I will never forget the day my friend told me at his wedding that I had a culture, and that I should learn about it. My friend had opened a monumental door and had left me to decide whether or not to step through it. I believe that those of us called to engage with global mission stand at this same moment.

What can we do next once we begin to awaken to this reality? Here are some suggested focus areas as we move forward on this journey:

  1. Learn to see white culture: the metaphor is often used that white people trying to see white culture is like a fish trying to analyse the water it lives in; they are surrounded by it and cannot see it. The water of white culture surrounds us, and it can feel difficult, and even threatening, to step outside it. However, we must learn to see that white culture is real, and learn to analyse and critique it, for the sake of the gospel.
  2. Increase our understanding of the intersection between the construct of race and the development of white culture: the very idea of ‘whiteness’ is a human construction, tied to the sinful creation of our modern, racial hierarchy. It is a helpful, but small step to repudiate the sinfulness that undergirds the racial hierarchy. The deeper work is learning how to spot the ways in which the narratives behind this racial construct continue to influence our approach to global mission.
  3. Deepen our theological analysis of the construct of race: one of the reasons that white missionaries (in particular) have such a difficult time spotting and critiquing the presence of racial narratives is that we were not given strong enough theology to support this work. There is so much rich theology ready to be applied to this work: Imago Dei, Kingdom of God, dividing wall of hostility, renewing of the mind, truth versus lies, etc. We just need to learn to integrate these into our biblical worldview.
  4. Examine the ways whiteness has shaped global mission: as our capacity to see the historical development of race deepens, we are then able to see more clearly the ways in which the fundamentals of mission have been shaped by white culture. As such, we must constantly revisit our assumptions and approaches, and ensure that they are not being held captive by white ideologies. How do we think about evangelism? About discipleship? About the way church should happen? These are all critical questions, but they have been historically asked through a white lens. We must learn to break free from that captivity for the sake of bearing authentic and powerful witness to Christ and his kingdom.

Endnotes

  1. Alistair Bonnett, ‘White Studies: The Problems and Projects of a New Research Agenda’, Theory, Culture & Society 13, no. 2 (1996): 146.
  2. Editor’s Note: See article by Paula Fuller entitled, ‘From Ferguson to Charleston’, in September 2015 issue of Lausanne Global Analysis https://lausanne.org/content/lga/2015-09/from-ferguson-to-charleston.

Photo credits

‘Crucifixion’ by John Petts (commons.wikimedia.org).

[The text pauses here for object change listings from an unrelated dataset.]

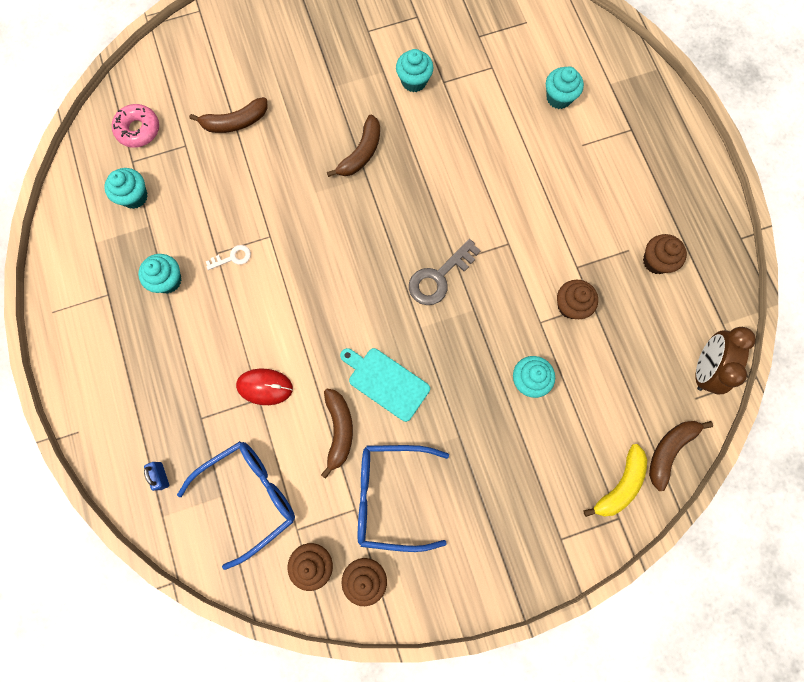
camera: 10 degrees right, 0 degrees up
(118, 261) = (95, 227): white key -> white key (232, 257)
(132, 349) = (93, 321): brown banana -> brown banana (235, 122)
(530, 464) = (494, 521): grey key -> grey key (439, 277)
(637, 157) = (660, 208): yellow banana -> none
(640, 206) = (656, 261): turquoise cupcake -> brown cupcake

Daniel Hill , author of White Awake and 10:10: Life to the Fullest, is the founding and Senior Pastor of River City Community Church, located in the western Humboldt Park neighborhood of Chicago. Prior to starting River City, Daniel was part of a series of dot.com startups in the 1990s before serving five years on the staff of Willow Creek Community Church in the suburbs of Chicago. Daniel has his BS in Business from Purdue University, his MA in Theology from Moody Bible Institute, his certificate in Church-based Community and Economic Development from Harvard Divinity School, and his DMin from Northern Seminary.